• Passage to read
The area of a circle inscribed in an equilateral triangle is 154 cm2.

Let the radius of the inscribed circle be r cm.
Given:

Area of the circle $=154 \mathrm{~cm}^{2}$

We know

Area of the circle $=\pi r^{2}$

$\Rightarrow 154=\frac{22}{7} r^{2}$

$\Rightarrow \frac{154 \times 7}{22}=r^{2}$

$\Rightarrow r^{2}=49$

$\Rightarrow r=7$

In a triangle, the centre of the inscribed circle is the point of intersection of the medians and altitudes of the triangle. The centroid divides the median of a triangle in the ratio 2:1.
Here,
AO:OD = 2:1  

Now,
Let the altitude be h cm.
We have:

$\angle A D B=90^{\circ}$

$O D=\frac{1}{3} A D$

$O D=\frac{h}{3}$

$\Rightarrow h=3 r$

$\Rightarrow h=21$

Let each side of the triangle be a cm.

In the right - angled $\triangle \mathrm{ADB}$, we have :

$A B^{2}=A D^{2}+D B^{2}$

$a^{2}=h^{2}+\left(\frac{a}{2}\right)^{2}$

$4 a^{2}=4 h^{2}+a^{2}$

$3 a^{2}=4 h^{2}$

$a^{2}=\frac{4 h^{2}}{3}$

$a=\frac{2 h}{\sqrt{3}}$

$a=\frac{42}{\sqrt{3}}$

∴ Perimeter of the triangle = 3a

$=3 \times \frac{42}{\sqrt{3}}$

$=\sqrt{3} \times 42$

$=72.66 \mathrm{~cm}$

• Given records
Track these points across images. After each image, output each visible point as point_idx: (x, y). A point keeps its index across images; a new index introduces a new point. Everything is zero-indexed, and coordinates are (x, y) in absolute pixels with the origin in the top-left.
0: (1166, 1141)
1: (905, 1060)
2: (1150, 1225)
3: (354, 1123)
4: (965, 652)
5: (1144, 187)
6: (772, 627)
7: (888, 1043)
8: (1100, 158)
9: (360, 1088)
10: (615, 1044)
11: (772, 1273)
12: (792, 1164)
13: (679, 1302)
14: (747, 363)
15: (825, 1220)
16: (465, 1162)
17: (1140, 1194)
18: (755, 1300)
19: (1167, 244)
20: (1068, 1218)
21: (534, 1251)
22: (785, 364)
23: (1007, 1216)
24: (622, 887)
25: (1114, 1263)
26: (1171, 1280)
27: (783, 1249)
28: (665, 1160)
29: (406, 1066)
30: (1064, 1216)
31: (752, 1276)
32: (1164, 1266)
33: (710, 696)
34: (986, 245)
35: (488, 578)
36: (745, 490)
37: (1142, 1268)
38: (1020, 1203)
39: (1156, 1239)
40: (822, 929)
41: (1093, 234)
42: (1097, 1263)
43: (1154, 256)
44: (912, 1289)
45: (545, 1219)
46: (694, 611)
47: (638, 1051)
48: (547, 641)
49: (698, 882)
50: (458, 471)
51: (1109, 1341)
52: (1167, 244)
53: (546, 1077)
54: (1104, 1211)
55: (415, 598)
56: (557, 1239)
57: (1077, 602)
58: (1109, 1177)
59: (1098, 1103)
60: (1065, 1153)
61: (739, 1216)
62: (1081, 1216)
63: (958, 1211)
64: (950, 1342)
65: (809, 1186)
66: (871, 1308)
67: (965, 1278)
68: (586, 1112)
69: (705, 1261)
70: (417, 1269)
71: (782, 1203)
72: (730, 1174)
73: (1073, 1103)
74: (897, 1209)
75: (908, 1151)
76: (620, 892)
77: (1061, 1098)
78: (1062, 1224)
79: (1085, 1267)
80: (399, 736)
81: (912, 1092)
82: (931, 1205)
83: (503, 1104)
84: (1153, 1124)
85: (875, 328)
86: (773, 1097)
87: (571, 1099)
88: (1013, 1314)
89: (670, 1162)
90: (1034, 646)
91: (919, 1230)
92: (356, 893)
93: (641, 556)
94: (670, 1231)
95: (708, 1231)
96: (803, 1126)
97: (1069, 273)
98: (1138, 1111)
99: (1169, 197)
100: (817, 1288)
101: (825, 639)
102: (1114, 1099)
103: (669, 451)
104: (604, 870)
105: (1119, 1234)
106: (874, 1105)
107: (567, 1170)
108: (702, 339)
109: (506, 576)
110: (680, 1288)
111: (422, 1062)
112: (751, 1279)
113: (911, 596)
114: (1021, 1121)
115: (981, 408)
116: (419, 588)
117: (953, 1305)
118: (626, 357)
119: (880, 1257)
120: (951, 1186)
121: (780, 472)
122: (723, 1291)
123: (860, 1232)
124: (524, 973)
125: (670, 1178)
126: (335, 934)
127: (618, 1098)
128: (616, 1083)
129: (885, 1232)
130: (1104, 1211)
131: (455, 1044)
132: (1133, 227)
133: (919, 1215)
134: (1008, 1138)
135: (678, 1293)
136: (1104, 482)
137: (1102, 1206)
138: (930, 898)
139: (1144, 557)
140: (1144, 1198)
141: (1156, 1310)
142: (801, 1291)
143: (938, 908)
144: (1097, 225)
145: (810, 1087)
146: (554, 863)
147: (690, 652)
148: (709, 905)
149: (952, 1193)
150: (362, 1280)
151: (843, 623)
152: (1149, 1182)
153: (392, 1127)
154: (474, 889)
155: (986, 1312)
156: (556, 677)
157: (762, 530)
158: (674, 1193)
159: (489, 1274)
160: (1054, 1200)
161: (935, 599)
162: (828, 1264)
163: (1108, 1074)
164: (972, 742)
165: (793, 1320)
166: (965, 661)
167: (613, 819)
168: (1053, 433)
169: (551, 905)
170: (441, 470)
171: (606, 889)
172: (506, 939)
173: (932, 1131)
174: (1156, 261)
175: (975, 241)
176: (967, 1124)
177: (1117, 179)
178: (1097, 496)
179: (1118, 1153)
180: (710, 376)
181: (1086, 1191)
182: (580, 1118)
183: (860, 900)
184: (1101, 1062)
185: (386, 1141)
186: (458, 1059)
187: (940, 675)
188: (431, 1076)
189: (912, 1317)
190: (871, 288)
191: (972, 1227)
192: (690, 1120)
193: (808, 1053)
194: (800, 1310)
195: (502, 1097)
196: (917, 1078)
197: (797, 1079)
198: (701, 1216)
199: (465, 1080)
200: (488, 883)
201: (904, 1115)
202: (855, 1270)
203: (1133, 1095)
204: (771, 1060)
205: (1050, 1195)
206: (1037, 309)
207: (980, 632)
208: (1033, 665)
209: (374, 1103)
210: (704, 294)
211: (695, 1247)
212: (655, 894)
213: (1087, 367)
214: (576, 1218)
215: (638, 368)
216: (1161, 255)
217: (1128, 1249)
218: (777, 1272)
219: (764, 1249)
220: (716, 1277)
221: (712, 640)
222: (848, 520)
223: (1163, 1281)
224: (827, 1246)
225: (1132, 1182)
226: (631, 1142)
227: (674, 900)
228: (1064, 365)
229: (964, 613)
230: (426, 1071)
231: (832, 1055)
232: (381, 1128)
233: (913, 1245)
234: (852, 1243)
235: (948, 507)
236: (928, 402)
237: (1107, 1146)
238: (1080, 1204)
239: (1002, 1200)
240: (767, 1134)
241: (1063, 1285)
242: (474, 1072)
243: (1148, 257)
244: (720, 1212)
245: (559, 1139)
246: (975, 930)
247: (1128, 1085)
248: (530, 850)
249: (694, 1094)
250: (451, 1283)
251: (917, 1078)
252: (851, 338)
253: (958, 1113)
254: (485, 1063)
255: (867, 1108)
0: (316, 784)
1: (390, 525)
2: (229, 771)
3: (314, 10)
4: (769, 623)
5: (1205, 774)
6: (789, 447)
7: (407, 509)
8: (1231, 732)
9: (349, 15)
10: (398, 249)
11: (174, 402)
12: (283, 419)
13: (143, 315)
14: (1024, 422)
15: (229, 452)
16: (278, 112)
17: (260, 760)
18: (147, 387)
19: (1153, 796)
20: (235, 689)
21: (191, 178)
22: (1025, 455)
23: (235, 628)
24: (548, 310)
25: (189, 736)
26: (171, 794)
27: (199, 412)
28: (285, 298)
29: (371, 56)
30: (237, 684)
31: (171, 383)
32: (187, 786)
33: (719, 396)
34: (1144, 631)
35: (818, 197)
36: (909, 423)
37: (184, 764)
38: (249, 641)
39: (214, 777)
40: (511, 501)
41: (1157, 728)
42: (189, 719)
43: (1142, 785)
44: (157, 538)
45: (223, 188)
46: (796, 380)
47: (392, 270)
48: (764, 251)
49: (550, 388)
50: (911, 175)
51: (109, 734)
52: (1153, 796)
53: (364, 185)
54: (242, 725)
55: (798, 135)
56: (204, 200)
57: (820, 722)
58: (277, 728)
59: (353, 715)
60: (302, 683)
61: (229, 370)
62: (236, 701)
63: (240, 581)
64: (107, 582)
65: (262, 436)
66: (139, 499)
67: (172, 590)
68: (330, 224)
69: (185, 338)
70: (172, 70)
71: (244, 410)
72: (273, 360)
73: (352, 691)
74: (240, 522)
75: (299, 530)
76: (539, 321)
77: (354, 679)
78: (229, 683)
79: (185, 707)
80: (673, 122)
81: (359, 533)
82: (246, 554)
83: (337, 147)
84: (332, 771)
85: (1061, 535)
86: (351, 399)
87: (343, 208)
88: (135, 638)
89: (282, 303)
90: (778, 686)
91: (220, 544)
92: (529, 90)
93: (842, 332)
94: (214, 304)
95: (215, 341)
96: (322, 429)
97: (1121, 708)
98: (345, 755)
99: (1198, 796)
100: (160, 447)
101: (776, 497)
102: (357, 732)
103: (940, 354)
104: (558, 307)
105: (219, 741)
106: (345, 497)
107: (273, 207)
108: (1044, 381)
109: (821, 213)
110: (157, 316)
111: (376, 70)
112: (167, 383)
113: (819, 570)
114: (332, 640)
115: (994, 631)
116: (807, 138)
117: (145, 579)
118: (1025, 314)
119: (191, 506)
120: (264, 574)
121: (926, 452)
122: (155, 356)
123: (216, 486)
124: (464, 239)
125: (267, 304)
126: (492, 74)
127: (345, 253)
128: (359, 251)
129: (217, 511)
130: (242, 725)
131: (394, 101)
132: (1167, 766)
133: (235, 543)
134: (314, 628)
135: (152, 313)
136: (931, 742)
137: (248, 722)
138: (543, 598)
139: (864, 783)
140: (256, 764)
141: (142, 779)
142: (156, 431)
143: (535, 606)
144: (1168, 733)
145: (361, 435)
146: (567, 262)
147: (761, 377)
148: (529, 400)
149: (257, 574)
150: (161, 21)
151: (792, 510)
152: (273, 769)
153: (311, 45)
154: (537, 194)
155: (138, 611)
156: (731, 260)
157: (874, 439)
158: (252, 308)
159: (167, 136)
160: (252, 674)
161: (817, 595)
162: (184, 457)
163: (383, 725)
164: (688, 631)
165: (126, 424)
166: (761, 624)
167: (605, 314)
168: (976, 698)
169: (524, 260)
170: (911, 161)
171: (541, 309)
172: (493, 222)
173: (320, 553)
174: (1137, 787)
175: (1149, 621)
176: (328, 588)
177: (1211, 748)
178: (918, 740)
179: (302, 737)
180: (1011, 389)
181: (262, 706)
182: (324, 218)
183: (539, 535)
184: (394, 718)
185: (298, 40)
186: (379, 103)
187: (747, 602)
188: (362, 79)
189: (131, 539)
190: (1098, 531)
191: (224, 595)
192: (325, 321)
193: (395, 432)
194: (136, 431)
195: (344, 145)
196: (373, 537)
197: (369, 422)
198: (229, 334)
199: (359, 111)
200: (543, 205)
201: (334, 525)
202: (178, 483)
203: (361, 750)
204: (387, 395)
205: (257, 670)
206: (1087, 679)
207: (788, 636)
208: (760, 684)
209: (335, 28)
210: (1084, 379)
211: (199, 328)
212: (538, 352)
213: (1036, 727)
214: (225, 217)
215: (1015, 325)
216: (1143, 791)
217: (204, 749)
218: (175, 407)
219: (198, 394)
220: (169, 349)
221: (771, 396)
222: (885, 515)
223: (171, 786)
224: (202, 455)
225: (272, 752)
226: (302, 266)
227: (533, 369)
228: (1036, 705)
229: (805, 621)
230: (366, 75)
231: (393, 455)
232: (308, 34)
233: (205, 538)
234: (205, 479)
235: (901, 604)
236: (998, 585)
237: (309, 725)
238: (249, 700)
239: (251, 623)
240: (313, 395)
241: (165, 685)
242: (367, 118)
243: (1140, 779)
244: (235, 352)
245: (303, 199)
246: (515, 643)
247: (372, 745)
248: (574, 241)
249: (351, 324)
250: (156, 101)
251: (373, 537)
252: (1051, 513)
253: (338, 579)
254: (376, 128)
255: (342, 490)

* * *

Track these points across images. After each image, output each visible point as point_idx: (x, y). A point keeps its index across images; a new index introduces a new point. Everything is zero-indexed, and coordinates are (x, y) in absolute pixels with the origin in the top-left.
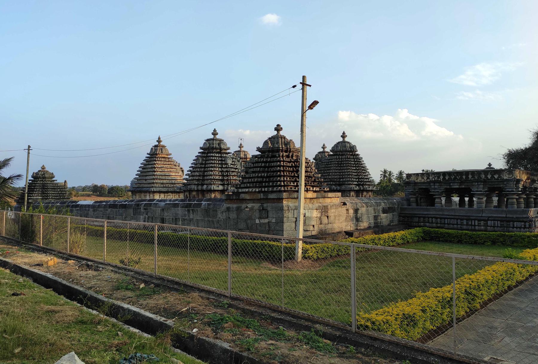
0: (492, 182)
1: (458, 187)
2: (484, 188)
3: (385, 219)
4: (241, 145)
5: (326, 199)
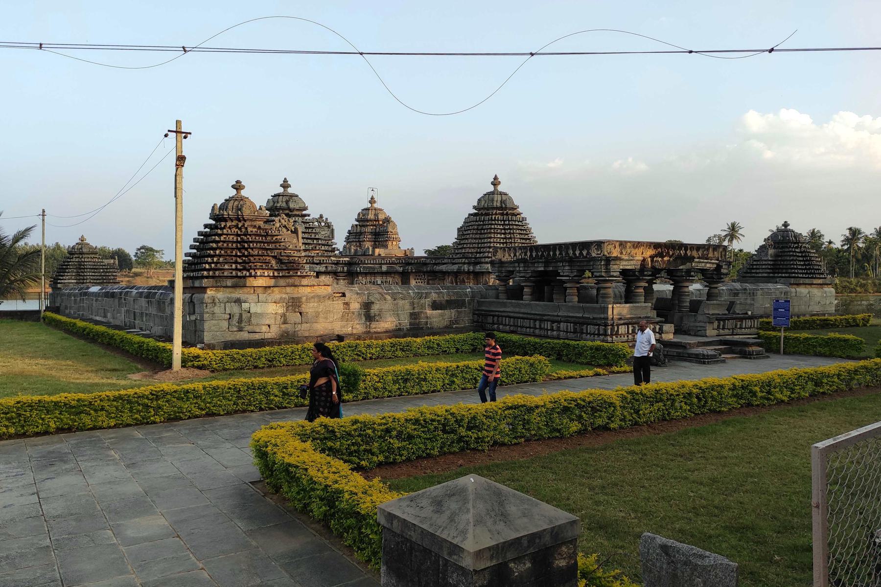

• Things to do
A. Write out the part of the solution on the circle inscribed in an equilateral triangle, starting with "In a triangle, the" and going on through "the altitude be h cm.".
B. Answer these questions from the solution on the circle inscribed in an equilateral triangle:
(i) What area is given for the inscribed circle?
(ii) In what ratio does the centroid divide a median?
(iii) What value does the radius r come out to?
C. List every quantity that the solution on the circle inscribed in an equilateral triangle introduces with the word "Let", along with the letter it is given.
The items play no part in any of the work here.

• Task solutions
A.
In a triangle, the centre of the inscribed circle is the point of intersection of the medians and altitudes of the triangle. The centroid divides the median of a triangle in the ratio 2:1.
Here,
AO:OD = 2:1  

Now,
Let the altitude be h cm.

B.
(i) 154 cm²
(ii) 2:1
(iii) 7

C.
- The radius of the inscribed circle: r
- The altitude: h
- Each side of the triangle: a